Der Dienstag ist seit ein paar Wochen zu einem meiner Lieblingswochentagen geworden, denn da geht’s ab zur Open Girlssession in der Space For Skate Skatehalle am Leonrodplatz. Nachdem der Wintereinbruch meinen steilen Aufstieg zum Skateboard-Profi ausbremste, kann ich in der Skatehalle mitsamt Knie-und Ellbogenschonern wieder daran arbeiten nicht vom Board zu fallen.
Feminist Glam Synthie Punk ist eine Wortkombination, die besser nicht sein könnte. Mein Weg führt am Mittwoch also wieder ins Kafe Marat, hier gibt’s wieder Live Acts, unter anderem von FAB.
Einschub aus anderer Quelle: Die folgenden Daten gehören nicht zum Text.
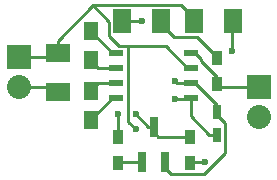
<source format=gtl>
G04 #@! TF.FileFunction,Copper,L1,Top,Signal*
%FSLAX46Y46*%
G04 Gerber Fmt 4.6, Leading zero omitted, Abs format (unit mm)*
G04 Created by KiCad (PCBNEW 4.0.0-stable) date 2016 March 08, Tuesday 03:17:28*
%MOMM*%
G01*
G04 APERTURE LIST*
%ADD10C,0.100000*%
%ADD11R,1.250000X1.500000*%
%ADD12R,1.524000X2.032000*%
%ADD13R,2.032000X1.524000*%
%ADD14R,0.750000X1.200000*%
%ADD15R,2.032000X2.032000*%
%ADD16O,2.032000X2.032000*%
%ADD17R,0.800100X1.800860*%
%ADD18R,0.900000X1.200000*%
%ADD19R,1.143000X0.508000*%
%ADD20C,0.600000*%
%ADD21C,0.250000*%
G04 APERTURE END LIST*
D10*
D11*
X136398000Y-100350000D03*
X136398000Y-102850000D03*
X136398000Y-105430000D03*
X136398000Y-107930000D03*
D12*
X148463000Y-99568000D03*
X145161000Y-99568000D03*
D13*
X133604000Y-105537000D03*
X133604000Y-102235000D03*
D14*
X147066000Y-109154000D03*
X147066000Y-107254000D03*
D12*
X142367000Y-99568000D03*
X139065000Y-99568000D03*
D15*
X130302000Y-102616000D03*
D16*
X130302000Y-105156000D03*
D15*
X150622000Y-105156000D03*
D16*
X150622000Y-107696000D03*
D17*
X140782000Y-111483140D03*
X142682000Y-111483140D03*
X141732000Y-108480860D03*
D18*
X147066000Y-102702000D03*
X147066000Y-104902000D03*
X138684000Y-109390000D03*
X138684000Y-111590000D03*
X144780000Y-111590000D03*
X144780000Y-109390000D03*
D19*
X144907000Y-102235000D03*
X144907000Y-103505000D03*
X144907000Y-104775000D03*
X144907000Y-106045000D03*
X138557000Y-106045000D03*
X138557000Y-104775000D03*
X138557000Y-103505000D03*
X138557000Y-102235000D03*
D20*
X148336000Y-102108000D03*
X143510000Y-104648000D03*
X146050000Y-111506000D03*
X140208000Y-108712000D03*
X138684000Y-107442000D03*
X143510000Y-106172000D03*
X140716000Y-99568000D03*
X140208000Y-107442000D03*
D21*
X138557000Y-102235000D02*
X138239500Y-102235000D01*
X138239500Y-102235000D02*
X136398000Y-100393500D01*
X136398000Y-100393500D02*
X136398000Y-100350000D01*
X138557000Y-103505000D02*
X137053000Y-103505000D01*
X137053000Y-103505000D02*
X136398000Y-102850000D01*
X138557000Y-104775000D02*
X137053000Y-104775000D01*
X137053000Y-104775000D02*
X136398000Y-105430000D01*
X138557000Y-106045000D02*
X138239500Y-106045000D01*
X138239500Y-106045000D02*
X136398000Y-107886500D01*
X136398000Y-107886500D02*
X136398000Y-107930000D01*
X142682000Y-111483140D02*
X142682000Y-111983520D01*
X142682000Y-111983520D02*
X143213481Y-112515001D01*
X143213481Y-112515001D02*
X145966001Y-112515001D01*
X145966001Y-112515001D02*
X147766001Y-110715001D01*
X147766001Y-110715001D02*
X147766001Y-108179001D01*
X147766001Y-108179001D02*
X147066000Y-107479000D01*
X147066000Y-107479000D02*
X147066000Y-107254000D01*
X147066000Y-107254000D02*
X147066000Y-106616500D01*
X147066000Y-106616500D02*
X145224500Y-104775000D01*
X145224500Y-104775000D02*
X144907000Y-104775000D01*
X148336000Y-102108000D02*
X148336000Y-99695000D01*
X148336000Y-99695000D02*
X148463000Y-99568000D01*
X144907000Y-104775000D02*
X143637000Y-104775000D01*
X143637000Y-104775000D02*
X143510000Y-104648000D01*
X146050000Y-111506000D02*
X144864000Y-111506000D01*
X144864000Y-111506000D02*
X144780000Y-111590000D01*
X139700000Y-101655999D02*
X142740499Y-101655999D01*
X138789997Y-101655999D02*
X139700000Y-101655999D01*
X139700000Y-101655999D02*
X139582999Y-101773000D01*
X139582999Y-101773000D02*
X139582999Y-108086999D01*
X139582999Y-108086999D02*
X140208000Y-108712000D01*
X136600001Y-98226999D02*
X137977999Y-99604997D01*
X144589500Y-103505000D02*
X144907000Y-103505000D01*
X137977999Y-99604997D02*
X137977999Y-100844001D01*
X137977999Y-100844001D02*
X138789997Y-101655999D01*
X142740499Y-101655999D02*
X144589500Y-103505000D01*
X133604000Y-102235000D02*
X133604000Y-101223000D01*
X133604000Y-101223000D02*
X136600001Y-98226999D01*
X136600001Y-98226999D02*
X144073999Y-98226999D01*
X144073999Y-98226999D02*
X145161000Y-99314000D01*
X145161000Y-99314000D02*
X145161000Y-99568000D01*
X130302000Y-102616000D02*
X133223000Y-102616000D01*
X133223000Y-102616000D02*
X133604000Y-102235000D01*
X147066000Y-109154000D02*
X146441000Y-109154000D01*
X146441000Y-109154000D02*
X144907000Y-107620000D01*
X144907000Y-107620000D02*
X144907000Y-106549000D01*
X144907000Y-106549000D02*
X144907000Y-106045000D01*
X138684000Y-109390000D02*
X138684000Y-107442000D01*
X143510000Y-106172000D02*
X144780000Y-106172000D01*
X144780000Y-106172000D02*
X144907000Y-106045000D01*
X139065000Y-99568000D02*
X140716000Y-99568000D01*
X130302000Y-105156000D02*
X133223000Y-105156000D01*
X133223000Y-105156000D02*
X133604000Y-105537000D01*
X147066000Y-102702000D02*
X147066000Y-102552000D01*
X145423001Y-100909001D02*
X143454001Y-100909001D01*
X147066000Y-102552000D02*
X145423001Y-100909001D01*
X142367000Y-99822000D02*
X142367000Y-99568000D01*
X143454001Y-100909001D02*
X142367000Y-99822000D01*
X147066000Y-104902000D02*
X147066000Y-104253498D01*
X147066000Y-104253498D02*
X145728500Y-102915998D01*
X145728500Y-102915998D02*
X145728500Y-102739000D01*
X145224500Y-102235000D02*
X144907000Y-102235000D01*
X145728500Y-102739000D02*
X145224500Y-102235000D01*
X150622000Y-105156000D02*
X147320000Y-105156000D01*
X147320000Y-105156000D02*
X147066000Y-104902000D01*
X141732000Y-108480860D02*
X141246860Y-108480860D01*
X141246860Y-108480860D02*
X140208000Y-107442000D01*
X141732000Y-108480860D02*
X141732000Y-108981240D01*
X141732000Y-108981240D02*
X142140760Y-109390000D01*
X142140760Y-109390000D02*
X144080000Y-109390000D01*
X144080000Y-109390000D02*
X144780000Y-109390000D01*
X140782000Y-111483140D02*
X138790860Y-111483140D01*
X138790860Y-111483140D02*
X138684000Y-111590000D01*
M02*

</source>
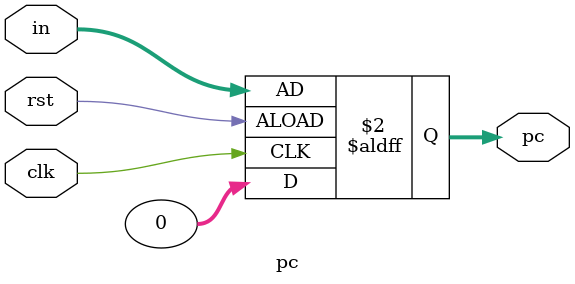
<source format=v>
`timescale 1ns / 1ps

module pc(
    input wire          clk,
    input wire          rst,
    input wire [31:0]   in,//加法器计算所得下一条指令地址
    output reg [31:0]   pc
);

always @(posedge clk, negedge rst) begin
    if(rst)
        pc <= 32'b0;//置位时PC为0
    else
        pc <= in;//否则PC值为加法器所计算的结果
end

endmodule
</source>
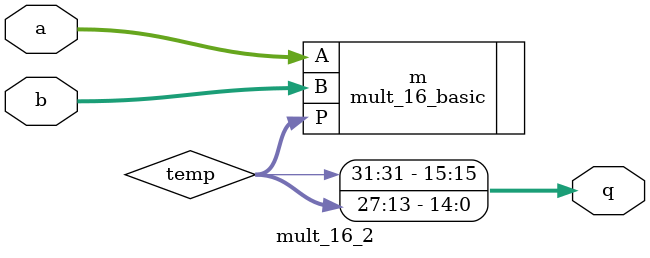
<source format=v>
`timescale 1ns / 1ps


module mult_16_2(
          input signed[15:0] a,
          input signed[15:0] b,
          output reg signed[15:0] q
    );
      wire signed[31:0] temp;
      mult_16_basic m(.A(a),.B(b),.P(temp));
      always@(temp)
       begin
         // temp=a*b;
         q={temp[31],temp[27:13]};
       end
endmodule

</source>
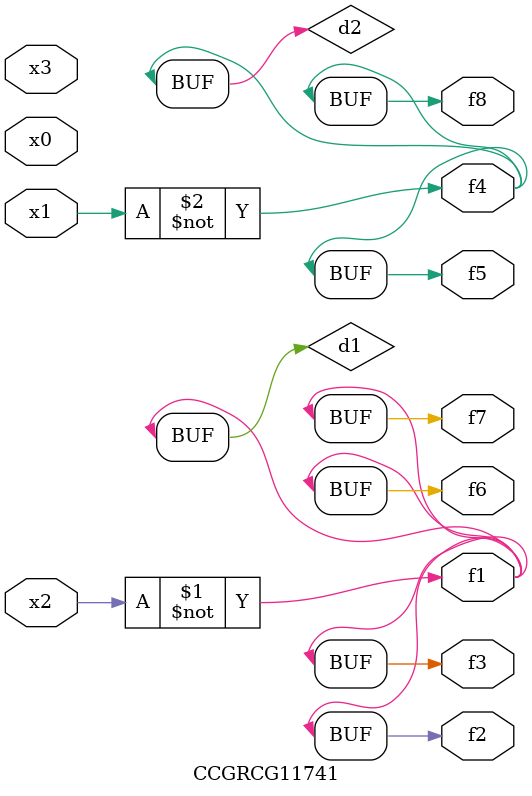
<source format=v>
module CCGRCG11741(
	input x0, x1, x2, x3,
	output f1, f2, f3, f4, f5, f6, f7, f8
);

	wire d1, d2;

	xnor (d1, x2);
	not (d2, x1);
	assign f1 = d1;
	assign f2 = d1;
	assign f3 = d1;
	assign f4 = d2;
	assign f5 = d2;
	assign f6 = d1;
	assign f7 = d1;
	assign f8 = d2;
endmodule

</source>
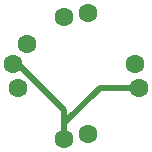
<source format=gtl>
%TF.GenerationSoftware,KiCad,Pcbnew,7.0.5*%
%TF.CreationDate,2023-06-18T14:42:25+02:00*%
%TF.ProjectId,RH_RKJXM1015004_FacePlateTilted,52485f52-4b4a-4584-9d31-303135303034,rev?*%
%TF.SameCoordinates,Original*%
%TF.FileFunction,Copper,L1,Top*%
%TF.FilePolarity,Positive*%
%FSLAX46Y46*%
G04 Gerber Fmt 4.6, Leading zero omitted, Abs format (unit mm)*
G04 Created by KiCad (PCBNEW 7.0.5) date 2023-06-18 14:42:25*
%MOMM*%
%LPD*%
G01*
G04 APERTURE LIST*
%TA.AperFunction,ComponentPad*%
%ADD10C,1.600000*%
%TD*%
%TA.AperFunction,Conductor*%
%ADD11C,0.500000*%
%TD*%
G04 APERTURE END LIST*
D10*
X47850000Y-54300000D03*
X46650000Y-56000000D03*
X51000000Y-62350000D03*
X57350000Y-58000000D03*
X53000000Y-51650000D03*
X53000000Y-61950000D03*
X56950000Y-56000000D03*
X51000000Y-52050000D03*
X47050000Y-58000000D03*
D11*
X51000000Y-59925000D02*
X47075000Y-56000000D01*
X51000000Y-62350000D02*
X51000000Y-59925000D01*
X47075000Y-56000000D02*
X46650000Y-56000000D01*
X51000000Y-61000000D02*
X51000000Y-62350000D01*
X57350000Y-58000000D02*
X54000000Y-58000000D01*
X54000000Y-58000000D02*
X51000000Y-61000000D01*
M02*

</source>
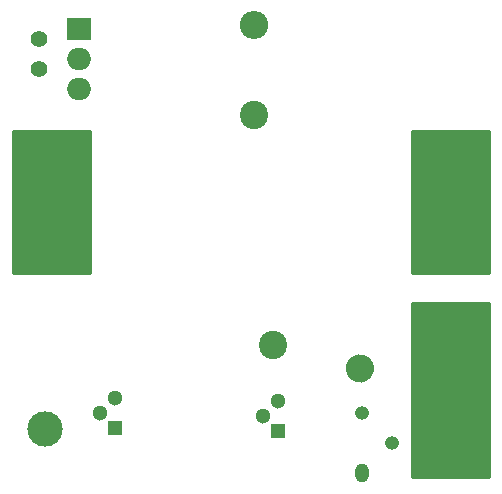
<source format=gbr>
%TF.GenerationSoftware,KiCad,Pcbnew,5.1.7-a382d34a88~89~ubuntu20.04.1*%
%TF.CreationDate,2021-11-17T19:13:42+01:00*%
%TF.ProjectId,miniWhip,6d696e69-5768-4697-902e-6b696361645f,rev?*%
%TF.SameCoordinates,Original*%
%TF.FileFunction,Soldermask,Bot*%
%TF.FilePolarity,Negative*%
%FSLAX46Y46*%
G04 Gerber Fmt 4.6, Leading zero omitted, Abs format (unit mm)*
G04 Created by KiCad (PCBNEW 5.1.7-a382d34a88~89~ubuntu20.04.1) date 2021-11-17 19:13:42*
%MOMM*%
%LPD*%
G01*
G04 APERTURE LIST*
%ADD10R,1.300000X1.300000*%
%ADD11C,1.300000*%
%ADD12C,1.400000*%
%ADD13O,2.000000X1.905000*%
%ADD14R,2.000000X1.905000*%
%ADD15O,2.400000X2.400000*%
%ADD16C,2.400000*%
%ADD17R,5.080000X1.500000*%
%ADD18C,3.000000*%
%ADD19O,1.200000X1.600000*%
%ADD20O,1.200000X1.200000*%
%ADD21C,0.254000*%
%ADD22C,0.100000*%
G04 APERTURE END LIST*
D10*
%TO.C,Q1*%
X39621000Y-66324000D03*
D11*
X39621000Y-63784000D03*
X38351000Y-65054000D03*
%TD*%
D12*
%TO.C,TP2*%
X33121000Y-35864000D03*
X33121000Y-33324000D03*
%TD*%
D13*
%TO.C,U2*%
X36521000Y-37604000D03*
X36521000Y-35064000D03*
D14*
X36521000Y-32524000D03*
%TD*%
D15*
%TO.C,R23*%
X51371000Y-32204000D03*
D16*
X51371000Y-39824000D03*
%TD*%
D17*
%TO.C,J6*%
X68471000Y-43124000D03*
X68471000Y-51624000D03*
%TD*%
%TO.C,J5*%
X33571000Y-51624000D03*
X33571000Y-43124000D03*
%TD*%
D18*
%TO.C,TP1*%
X33671000Y-66374000D03*
%TD*%
D17*
%TO.C,J4*%
X68471000Y-67424000D03*
X68471000Y-58924000D03*
%TD*%
D10*
%TO.C,Q2*%
X53421000Y-66574000D03*
D11*
X53421000Y-64034000D03*
X52151000Y-65304000D03*
%TD*%
D19*
%TO.C,Q3*%
X60471000Y-70074000D03*
D20*
X63011000Y-67534000D03*
X60471000Y-64994000D03*
%TD*%
D16*
%TO.C,R19*%
X52971000Y-59274000D03*
G36*
G01*
X59172244Y-60935618D02*
X59172244Y-60935618D01*
G75*
G02*
X60641938Y-60087090I1159111J-310583D01*
G01*
X60641938Y-60087090D01*
G75*
G02*
X61490466Y-61556784I-310583J-1159111D01*
G01*
X61490466Y-61556784D01*
G75*
G02*
X60020772Y-62405312I-1159111J310583D01*
G01*
X60020772Y-62405312D01*
G75*
G02*
X59172244Y-60935618I310583J1159111D01*
G01*
G37*
%TD*%
D21*
X71244000Y-70447000D02*
X64748000Y-70447000D01*
X64748000Y-55701000D01*
X71244000Y-55701000D01*
X71244000Y-70447000D01*
D22*
G36*
X71244000Y-70447000D02*
G01*
X64748000Y-70447000D01*
X64748000Y-55701000D01*
X71244000Y-55701000D01*
X71244000Y-70447000D01*
G37*
D21*
X71244000Y-53197000D02*
X64748000Y-53197000D01*
X64748000Y-41153062D01*
X71244000Y-41153062D01*
X71244000Y-53197000D01*
D22*
G36*
X71244000Y-53197000D02*
G01*
X64748000Y-53197000D01*
X64748000Y-41153062D01*
X71244000Y-41153062D01*
X71244000Y-53197000D01*
G37*
D21*
X37494000Y-53197000D02*
X30998000Y-53197000D01*
X30998000Y-41153062D01*
X37494000Y-41153062D01*
X37494000Y-53197000D01*
D22*
G36*
X37494000Y-53197000D02*
G01*
X30998000Y-53197000D01*
X30998000Y-41153062D01*
X37494000Y-41153062D01*
X37494000Y-53197000D01*
G37*
M02*

</source>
Am Freitag gibt’s einen meiner All Time Classics: das Unterdeck. Es gehört zu meinen Lieblingsclubs in München. In einer Stadt, die oft versucht, jede Ecke und Kante zu schleifen, sind Orte wie das Unterdeck umso wertvoller. Der Eintritt ist unter der Woche umsonst, am Wochenende selten teurer als fünf Euro. Weil es schon länger her ist, dass ich dort war, ist die Sehnsucht nach der nebligen kleinen Tanzfläche umso größer. Und die Gedanken um Zukunftsängste umso leiser.